Dendritic cell vaccines for brain tumors

Abstract

Over the past decade, dendritic cell-based immunotherapy for central nervous system tumors has progressed from preclinical rodent models and safety assessments to phase I/II clinical trials in over 200 patients, which have produced measurable immunologic responses and some prolonged survival rates. Many questions regarding the methods and molecular mechanisms behind this new treatment option, however, remain unanswered. Results from currently ongoing and future studies will help to elucidate which dendritic cell preparations, treatment protocols, and adjuvant therapeutic regimens will optimize the efficacy of dendritic cell vaccination. As clinical studies continue to report results on dendritic cell-mediated immunotherapy, it will be critical to continue refining treatment methods and developing new ways to augment this promising form of glioma treatment.

Figure 1

Schematic of dendritic cell antigen processing and presentation via distinct MHC-I and MHC-II targeted pathways. Foreign antigens are sampled from the environment via dendritic cell phagocytosis or pinocytosis. Once vacuolized, antigen-containing vesicles are directed down one of two MHC pathways that result in cell surface presentation. A) Antigen containing vesicle encounters endoplastmic reticulum-phagosome. Antigen is retro-translocated into the cytoplasm via Sec 61 where proteosome complexes mediate peptide degradation. The resultant epitopes are translocated back into the ER-phagosome via the transporter-associated protein (TAP), where they are loaded onto MHC-I complexes and extruded for membrane integration and antigen presentation on the cell surface. B) Antigen-containing vesicle encounters lysosome which cleaves peptides using acid proteases.
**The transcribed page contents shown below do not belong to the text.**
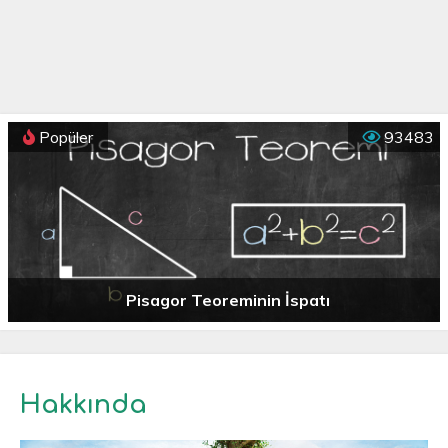
Popüler
93483
Pisagor Teoreminin İspatı
Hakkında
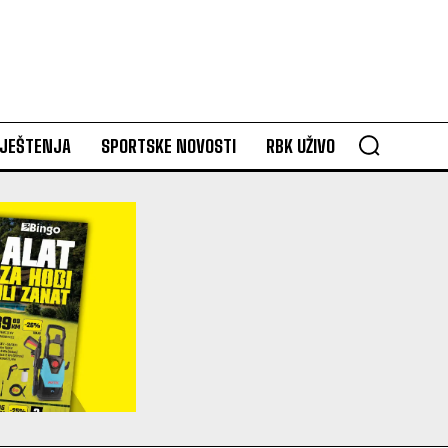
VJEŠTENJA
SPORTSKE NOVOSTI
RBK UŽIVO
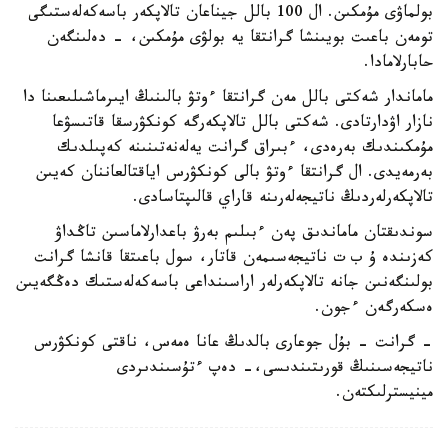
بولماۋى مۇمكىن. ال 100 بالل جيناعان تالاپكەر باسەكەلەستىگى
تومەن باعىت بويىنشا گرانتقا يە بولۋى مۇمكىن، - دەلىنگەن
حابارلامادا.
ماماندار شەكتى بالل مەن گرانتقا ءوتۋ بالىنىڭ ايىرماشىلىعىنا دا
نازار اۋدارتادى. شەكتى بالل تالاپكەرگە كونكۋرسقا قاتىسۋعا
مۇمكىندىك بەرەدى، ءبىراق گرانت يەلەنەتىنىنە كەپىلدىك
بەرمەيدى. ال گرانتقا ءوتۋ بالى كونكۋرس اياقتالعاننان كەيىن
تالاپكەرلەردىڭ ناتيجەلەرىنە قاراي قالىپتاسادى.
سوندىقتان ماماندىق پەن ءبىلىم بەرۋ باعدارلاماسىن تاڭداۋ
كەزىندە ۇ ب ت ناتيجەسىمەن قاتار، سول باعىتقا قانشا گرانت
بولىنگەنىن جانە تالاپكەرلەر اراسىنداعى باسەكەلەستىك دەڭگەيىن
ەسكەرگەن ءجون.
- گرانت - بۇل جوعارى بالدىڭ عانا ەمەس، ناقتى كونكۋرس
ناتيجەسىنىڭ قورىتىندىسى،- دەپ ءتۇسىندىردى
مينيسترلىكتەن.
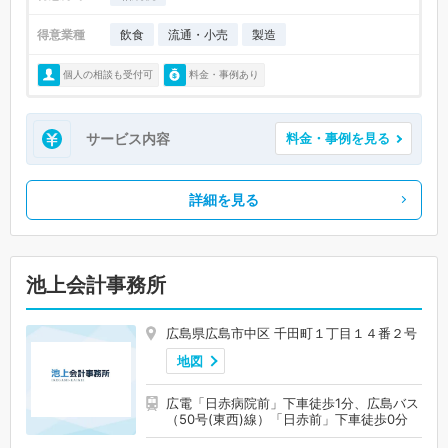
得意業種
飲食
流通・小売
製造
個人の相談も受付可
料金・事例あり
サービス内容
料金・事例を見る
詳細を見る
池上会計事務所
広島県広島市中区 千田町１丁目１４番２号
地図
広電「日赤病院前」下車徒歩1分、広島バス
（50号(東西)線）「日赤前」下車徒歩0分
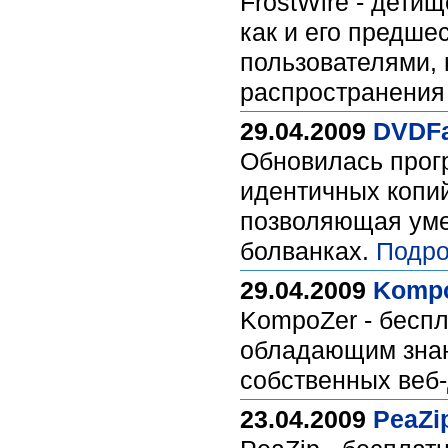
FrostWire - дети
как и его предш
пользователями, 
распространения
29.04.2009
DVDFa
Обновилась прог
идентичных копий
позволяющая уме
болванках.
Подро
29.04.2009
Kompo
KompoZer - бесп
обладающим знан
собственных веб
23.04.2009
PeaZip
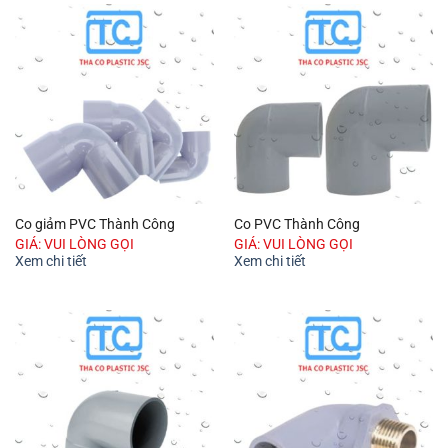
Co giảm PVC Thành Công
Co PVC Thành Công
GIÁ: VUI LÒNG GỌI
GIÁ: VUI LÒNG GỌI
Xem chi tiết
Xem chi tiết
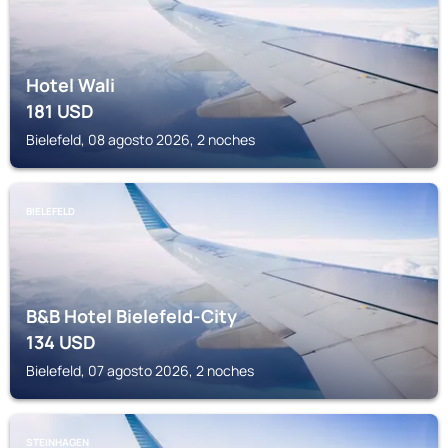
Hotel Wali
181
USD
Bielefeld, 08 agosto 2026, 2 noches
BIELEFELD
B&B Hotel Bielefeld-City
134
USD
Bielefeld, 07 agosto 2026, 2 noches
STEINHAGEN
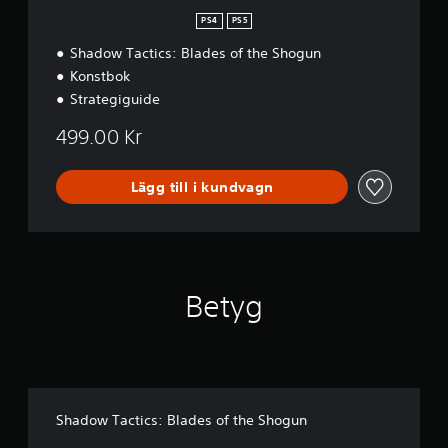
PS4
PS5
Shadow Tactics: Blades of the Shogun
Konstbok
Strategiguide
499.00 Kr
Lägg till i kundvagn
Betyg
Shadow Tactics: Blades of the Shogun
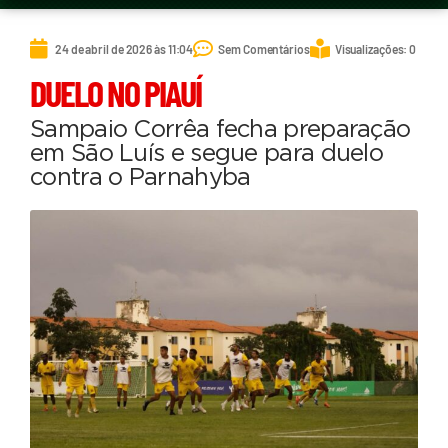
24 de abril de 2026 às 11:04
Sem Comentários
Visualizações: 0
DUELO NO PIAUÍ
Sampaio Corrêa fecha preparação
em São Luís e segue para duelo
contra o Parnahyba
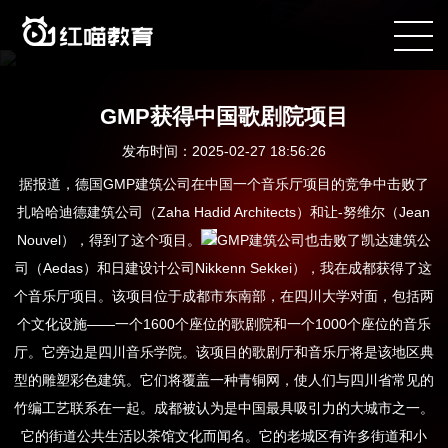
咨询电话：400-090-8899
GMP获得中国歌剧院项目
发布时间：2025-02-27 18:56:26
据报道，德国GMP建筑公司在中国一个音乐厅项目的竞争中击败了
扎哈哈迪德建筑公司（Zaha Hadid Architects）和让-努维尔（Jean
Nouvel），得到了这个项目。
GMP建筑公司也击败了凯达建筑公
司（Aedas）和日建设计公司Nikkenn Sekkei），我在成都获得了这
个音乐厅项目。该项目位于成都市东南部，在四川大学对面，包括两
个文化设施——一个1600个座位的歌剧院和一个1000个座位的音乐
厅。它旁边是四川音乐学院。该项目的歌剧厅和音乐厅将是该地区典
型的雕塑彩色建筑。它们将覆盖一种青铜网，使人们与四川省常见的
竹编工艺联系在一起。成都被认为是中国最具吸引力的大城市之一。
它的街道公共生活以茶馆文化而闻名。它的老城区有许多街道和小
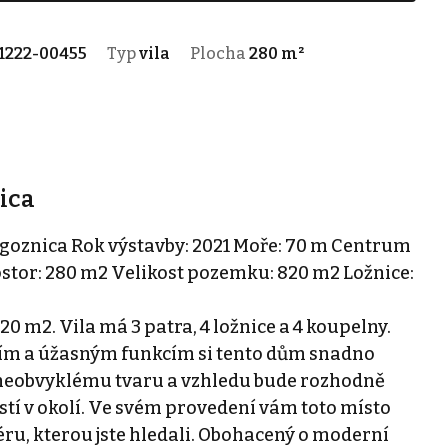
1222-00455
Typ
vila
Plocha
280 m²
nica
ogoznica Rok výstavby: 2021 Moře: 70 m Centrum
ostor: 280 m2 Velikost pozemku: 820 m2 Ložnice:
 m2. Vila má 3 patra, 4 ložnice a 4 koupelny.
iím a úžasným funkcím si tento dům snadno
u neobvyklému tvaru a vzhledu bude rozhodně
stí v okolí. Ve svém provedení vám toto místo
éru, kterou jste hledali. Obohacený o moderní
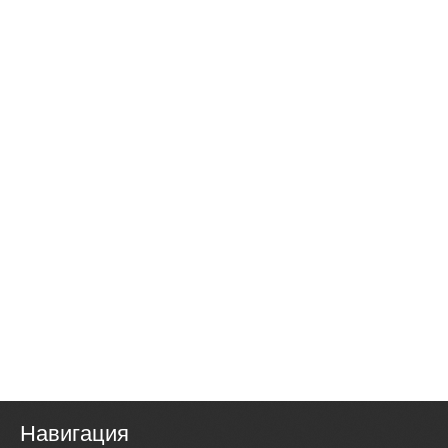
Навигация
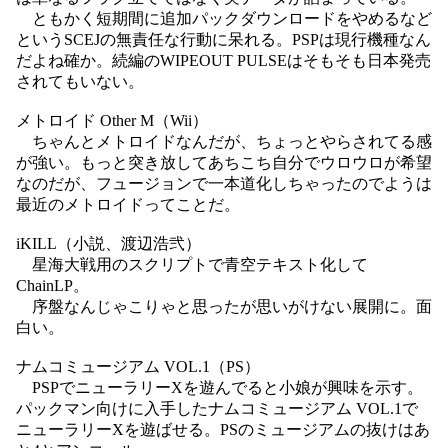
ともかく短期間に追加パックダウンロードをやめるなど
というSCEJの無責任な行動に呆れる。PSPは現行機種なん
だよね確か。続編のWIPEOUT PULSEはそもそも日本発売
されてもいない。
メトロイド Other M（Wii）
ちゃんとメトロイドなんだが、ちょっとやらされてる感
が強い。もっと突き放してあちこち自分でウロウロが希望
なのだが、フュージョンで一本道化しちゃったのでようは
最近のメトロイドってことだ。
iKILL（小説、渡辺浩弐）
星海大戦用のスクリプトで青空テキスト化して
ChainLP。
序盤なんじゃこりゃと思ったが思いがけない展開に。面
白い。
ナムコミュージアム VOL.1（PS）
PSPでニューラリーXを遊んでると小娘が興味を示す。
パックマン向けに入手したナムコミュージアム VOL.1で
ニューラリーXを遊ばせる。PSのミュージアムの抜けはあ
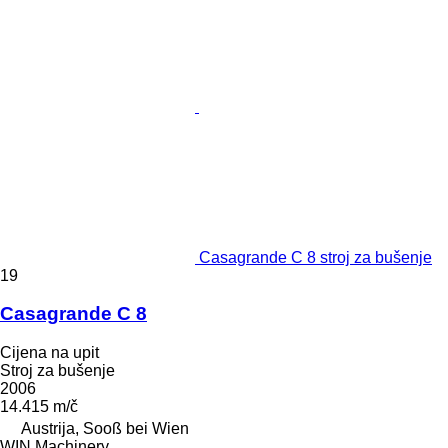
Casagrande C 8 stroj za bušenje
19
Casagrande C 8
Cijena na upit
Stroj za bušenje
2006
14.415 m/č
Austrija, Sooß bei Wien
WIN Machinery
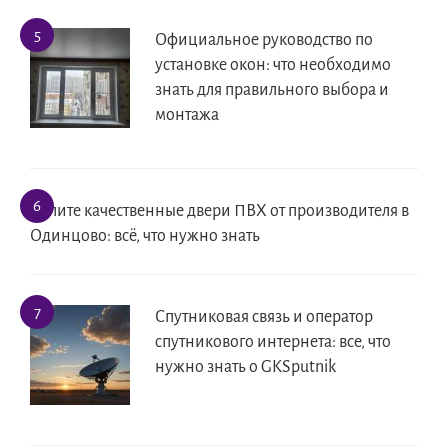
Официальное руководство по
установке окон: что необходимо
знать для правильного выбора и
монтажа
Купите качественные двери ПВХ от производителя в
Одинцово: всё, что нужно знать
Спутниковая связь и оператор
спутникового интернета: все, что
нужно знать о GKSputnik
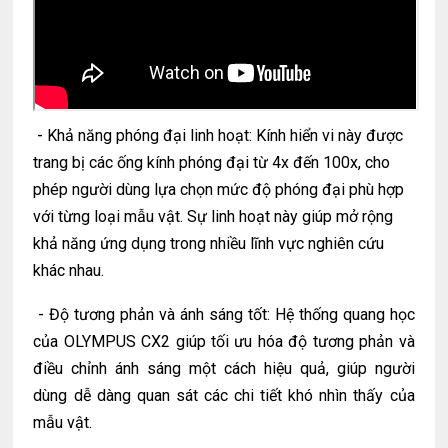
-
Khả năng phóng đại linh hoạt: Kính hiển vi này được
trang bị các ống kính phóng đại từ 4x đến 100x, cho
phép người dùng lựa chọn mức độ phóng đại phù hợp
với từng loại mẫu vật. Sự linh hoạt này giúp mở rộng
khả năng ứng dụng trong nhiều lĩnh vực nghiên cứu
khác nhau.
-
Độ tương phản và ánh sáng tốt: Hệ thống quang học
của OLYMPUS CX2 giúp tối ưu hóa độ tương phản và
điều chỉnh ánh sáng một cách hiệu quả, giúp người
dùng dễ dàng quan sát các chi tiết khó nhìn thấy của
mẫu vật.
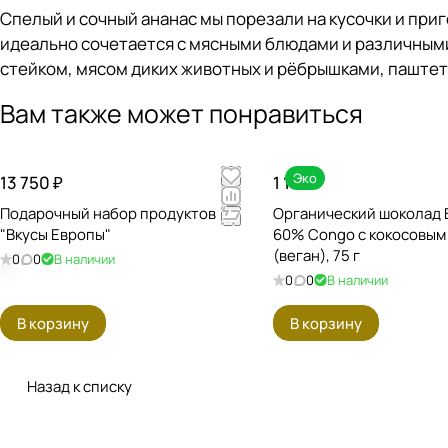
Спелый и сочный ананас мы порезали на кусочки и при
идеально сочетается с мясными блюдами и различными
стейком, мясом диких животных и рёбрышками, паштет
Вам также может понравиться
Эко
13 750 ₽
1 175 ₽
Подарочный набор продуктов
Органический шоколад B
"Вкусы Европы"
60% Congo с кокосовым
(веган), 75 г
0
0
В наличии
0
0
В наличии
В корзину
В корзину
Назад к списку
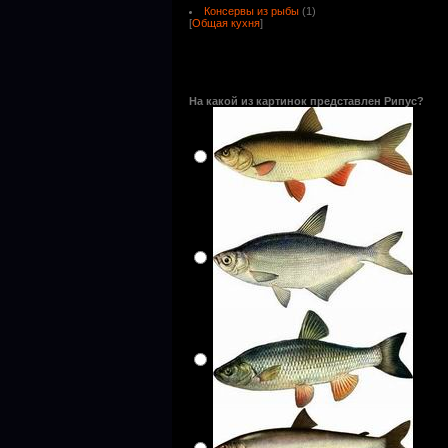
Консервы из рыбы
(1)
[
Общая кухня
]
На какой из картинок представлен Рипус?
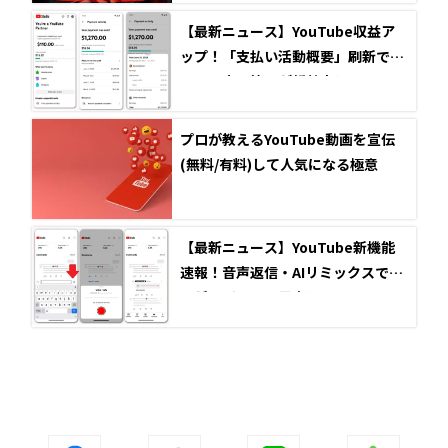
【最新ニュース】YouTube収益ア
ップ！「支払い活動概要」刷新で多
チャンネル管理が超効率化
プロが教えるYouTube動画を宣伝
(無料/有料)して人気になる極意
【最新ニュース】YouTube新機能
速報！音声返信・AIリミックスでエ
ンゲージメント最大化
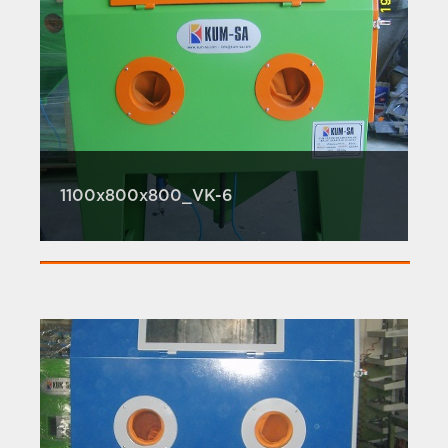
1100x800x800_VK-6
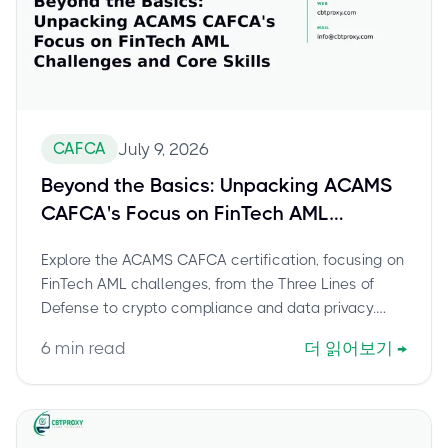
CAFCA
July 9, 2026
Beyond the Basics: Unpacking ACAMS
CAFCA's Focus on FinTech AML
Challenges and Core Skills
Explore the ACAMS CAFCA certification, focusing on
FinTech AML challenges, from the Three Lines of
Defense to crypto compliance and data privacy.
Learn about key exam domains, financial crime
6
min read
더 읽어보기
→
judgment, and how this credential equips
professionals for digital financial services. Discover
a stress-free path to certification with CBTProxy's
pay-after-pass service.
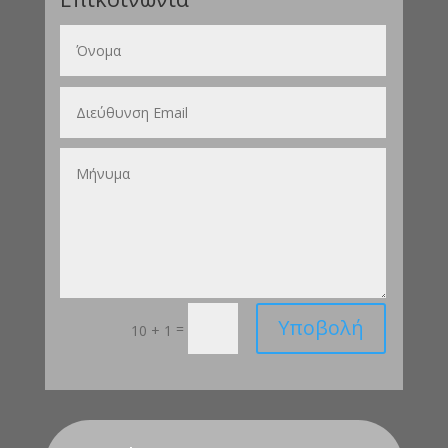
Υποβολή
=
10 + 1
MHC-II complexes formed within the ER and subsequently processed and extruded from the Golgi apparatus are transported to peptide containing endosomes for antigen loading.

Figure 2

Diagram depicting the multiple dendritic cell-lymphocyte interactions that take place in the immune cascade following antigen processing and presentation by DCs. Dendritic cell activation of NK T cells through self ligands (not shown) and IL-12 results in IFN-γ release and subsequent activation of CD4+ and CD8+ T cells. CD4 and CD8 T cell receptors (TCR) interact with peptide-MHC II and I complexes, respectively. CD40L-CD40 interactions between CD4+ T cells and a DC and CD28-B7 interactions between CD8+ T cells and a DC are critical costimulatory interactions that must occur for appropriate T-cell signaling and immune responsiveness.